> [The problem]
Rewrite the listing below, changing every "background" to "shading" and keeping everything else the same. Leave the pictures out of your version.

[START OF Provided data]

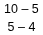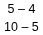rows swapped: 5 – 4 <-> 10 – 5
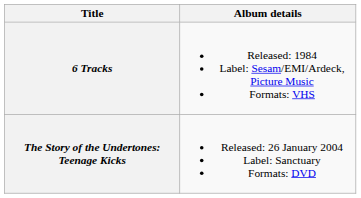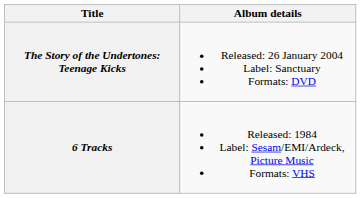rows swapped: 6 Tracks <-> The Story of the Undertones: Teenage Kicks
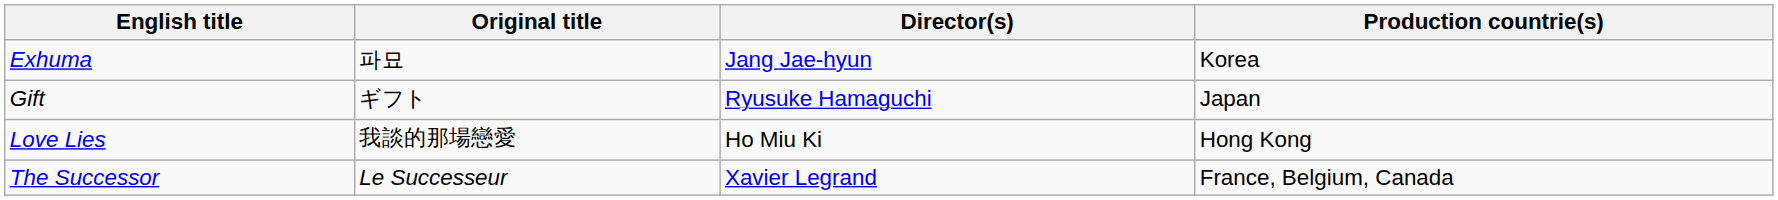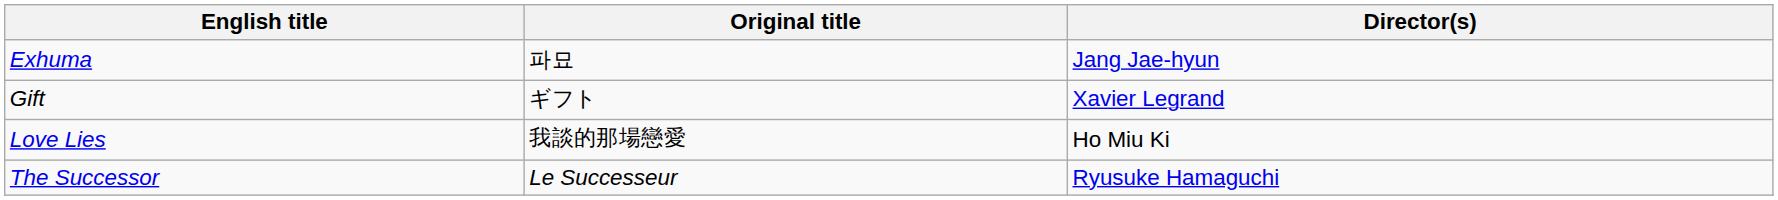- column: Production countrie(s) | Korea | Japan | Hong Kong | France, Belgium, Canada
Gift | Director(s): Ryusuke Hamaguchi -> Xavier Legrand
The Successor | Director(s): Xavier Legrand -> Ryusuke Hamaguchi
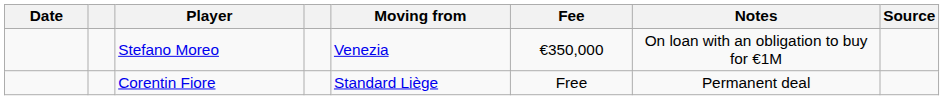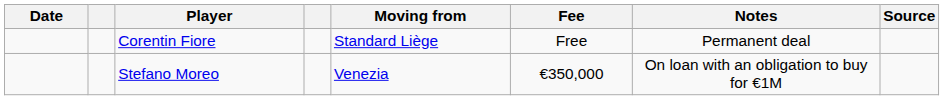rows swapped: Corentin Fiore <-> Stefano Moreo
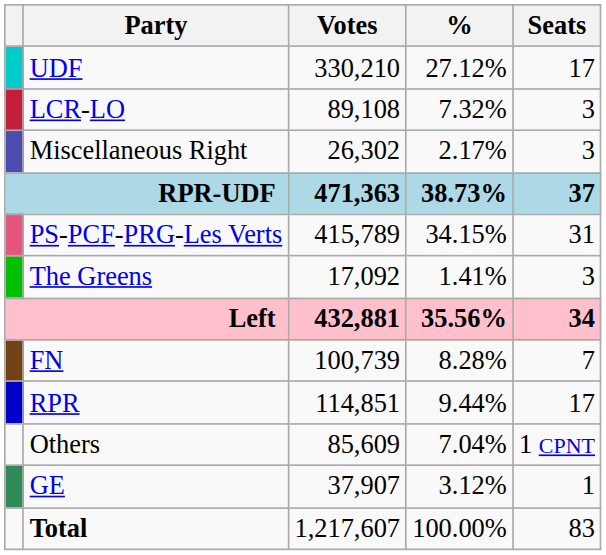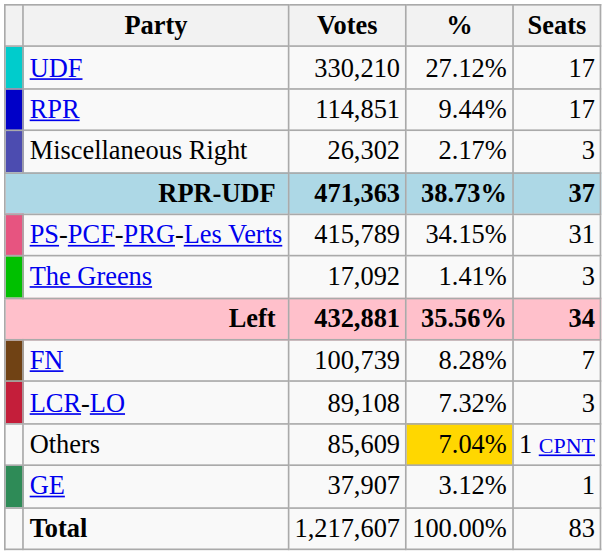rows swapped: RPR <-> LCR-LO
Others | %: no background -> gold background
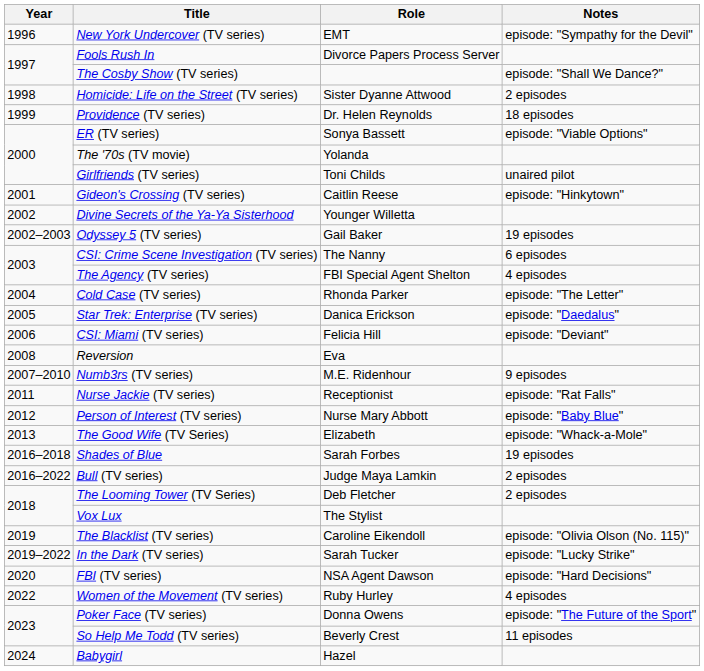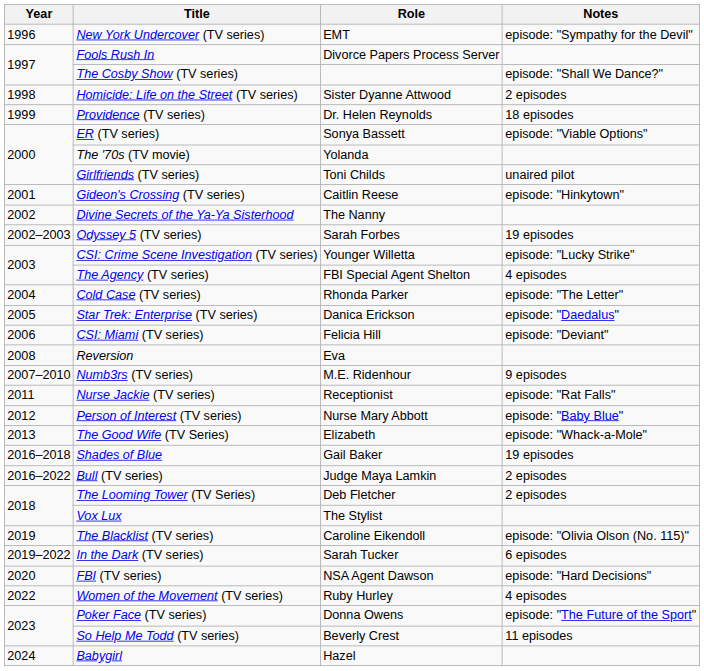Divine Secrets of the Ya-Ya Sisterhood | Role: Younger Willetta -> The Nanny
Odyssey 5 (TV series) | Role: Gail Baker -> Sarah Forbes
CSI: Crime Scene Investigation (TV series) | Role: The Nanny -> Younger Willetta
CSI: Crime Scene Investigation (TV series) | Notes: 6 episodes -> episode: "Lucky Strike"
Shades of Blue | Role: Sarah Forbes -> Gail Baker
In the Dark (TV series) | Notes: episode: "Lucky Strike" -> 6 episodes
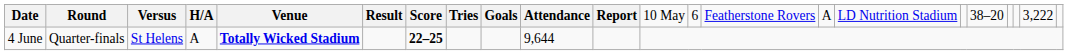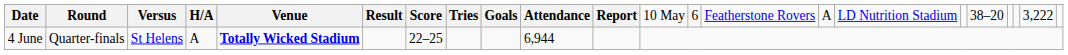4 June | column 7: bold -> normal
4 June | column 10: 9,644 -> 6,944
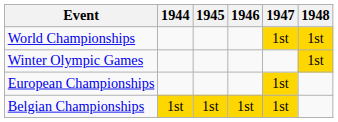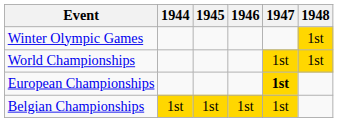rows swapped: Winter Olympic Games <-> World Championships
European Championships | 1947: normal -> bold
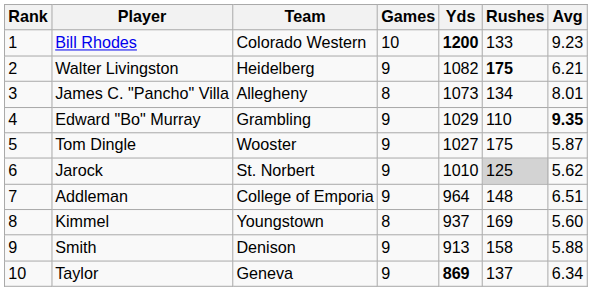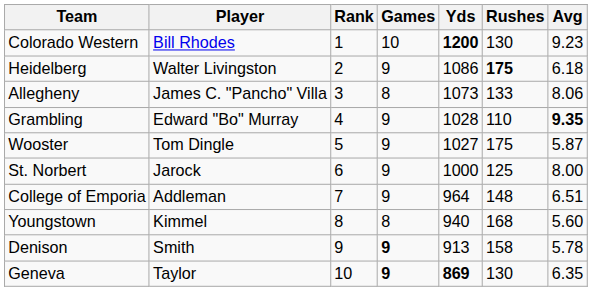columns swapped: Rank <-> Team
Bill Rhodes | Rushes: 133 -> 130
Walter Livingston | Yds: 1082 -> 1086
Walter Livingston | Avg: 6.21 -> 6.18
James C. "Pancho" Villa | Rushes: 134 -> 133
James C. "Pancho" Villa | Avg: 8.01 -> 8.06
Edward "Bo" Murray | Yds: 1029 -> 1028
Jarock | Yds: 1010 -> 1000
Jarock | Rushes: lightgrey background -> no background
Jarock | Avg: 5.62 -> 8.00
Kimmel | Yds: 937 -> 940
Kimmel | Rushes: 169 -> 168
Smith | Games: normal -> bold
Smith | Avg: 5.88 -> 5.78
Taylor | Games: normal -> bold
Taylor | Rushes: 137 -> 130
Taylor | Avg: 6.34 -> 6.35
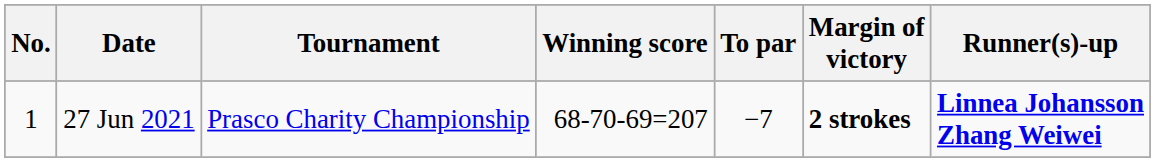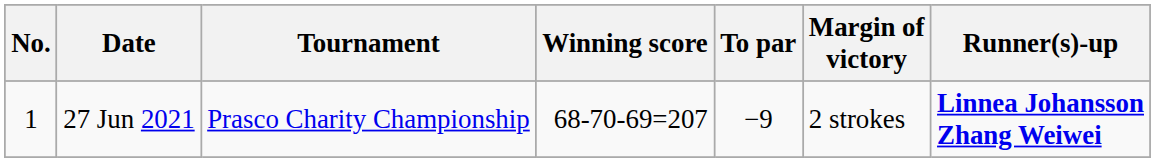27 Jun 2021 | To par: −7 -> −9
27 Jun 2021 | Margin of victory: bold -> normal
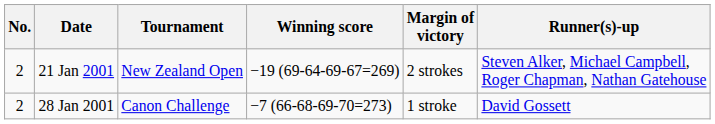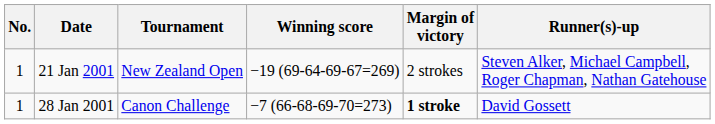21 Jan 2001 | No.: 2 -> 1
28 Jan 2001 | No.: 2 -> 1
28 Jan 2001 | Margin of victory: normal -> bold
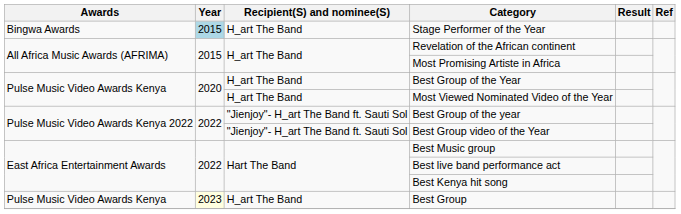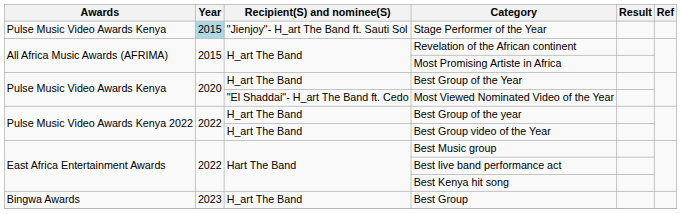Stage Performer of the Year | Awards: Bingwa Awards -> Pulse Music Video Awards Kenya
Stage Performer of the Year | Recipient(S) and nominee(S): H_art The Band -> "Jienjoy"- H_art The Band ft. Sauti Sol
Most Viewed Nominated Video of the Year | Recipient(S) and nominee(S): H_art The Band -> "El Shaddai"- H_art The Band ft. Cedo
Best Group of the year | Recipient(S) and nominee(S): "Jienjoy"- H_art The Band ft. Sauti Sol -> H_art The Band
Best Group video of the Year | Recipient(S) and nominee(S): "Jienjoy"- H_art The Band ft. Sauti Sol -> H_art The Band
Best Group | Awards: Pulse Music Video Awards Kenya -> Bingwa Awards
Best Group | Year: lightyellow background -> no background
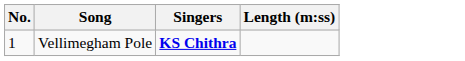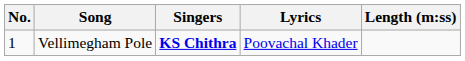+ column: Lyrics | Poovachal Khader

[END OF Provided data]

> [Solved problem]
rows swapped: 5 – 4 <-> 10 – 5
rows swapped: 6 Tracks <-> The Story of the Undertones: Teenage Kicks
- column: Production countrie(s) | Korea | Japan | Hong Kong | France, Belgium, Canada
Gift | Director(s): Ryusuke Hamaguchi -> Xavier Legrand
The Successor | Director(s): Xavier Legrand -> Ryusuke Hamaguchi
rows swapped: Corentin Fiore <-> Stefano Moreo
rows swapped: RPR <-> LCR-LO
Others | %: no shading -> gold shading
Divine Secrets of the Ya-Ya Sisterhood | Role: Younger Willetta -> The Nanny
Odyssey 5 (TV series) | Role: Gail Baker -> Sarah Forbes
CSI: Crime Scene Investigation (TV series) | Role: The Nanny -> Younger Willetta
CSI: Crime Scene Investigation (TV series) | Notes: 6 episodes -> episode: "Lucky Strike"
Shades of Blue | Role: Sarah Forbes -> Gail Baker
In the Dark (TV series) | Notes: episode: "Lucky Strike" -> 6 episodes
4 June | column 7: bold -> normal
4 June | column 10: 9,644 -> 6,944
rows swapped: Winter Olympic Games <-> World Championships
European Championships | 1947: normal -> bold
columns swapped: Rank <-> Team
Bill Rhodes | Rushes: 133 -> 130
Walter Livingston | Yds: 1082 -> 1086
Walter Livingston | Avg: 6.21 -> 6.18
James C. "Pancho" Villa | Rushes: 134 -> 133
James C. "Pancho" Villa | Avg: 8.01 -> 8.06
Edward "Bo" Murray | Yds: 1029 -> 1028
Jarock | Yds: 1010 -> 1000
Jarock | Rushes: lightgrey shading -> no shading
Jarock | Avg: 5.62 -> 8.00
Kimmel | Yds: 937 -> 940
Kimmel | Rushes: 169 -> 168
Smith | Games: normal -> bold
Smith | Avg: 5.88 -> 5.78
Taylor | Games: normal -> bold
Taylor | Rushes: 137 -> 130
Taylor | Avg: 6.34 -> 6.35
27 Jun 2021 | To par: −7 -> −9
27 Jun 2021 | Margin of victory: bold -> normal
21 Jan 2001 | No.: 2 -> 1
28 Jan 2001 | No.: 2 -> 1
28 Jan 2001 | Margin of victory: normal -> bold
Stage Performer of the Year | Awards: Bingwa Awards -> Pulse Music Video Awards Kenya
Stage Performer of the Year | Recipient(S) and nominee(S): H_art The Band -> "Jienjoy"- H_art The Band ft. Sauti Sol
Most Viewed Nominated Video of the Year | Recipient(S) and nominee(S): H_art The Band -> "El Shaddai"- H_art The Band ft. Cedo
Best Group of the year | Recipient(S) and nominee(S): "Jienjoy"- H_art The Band ft. Sauti Sol -> H_art The Band
Best Group video of the Year | Recipient(S) and nominee(S): "Jienjoy"- H_art The Band ft. Sauti Sol -> H_art The Band
Best Group | Awards: Pulse Music Video Awards Kenya -> Bingwa Awards
Best Group | Year: lightyellow shading -> no shading
+ column: Lyrics | Poovachal Khader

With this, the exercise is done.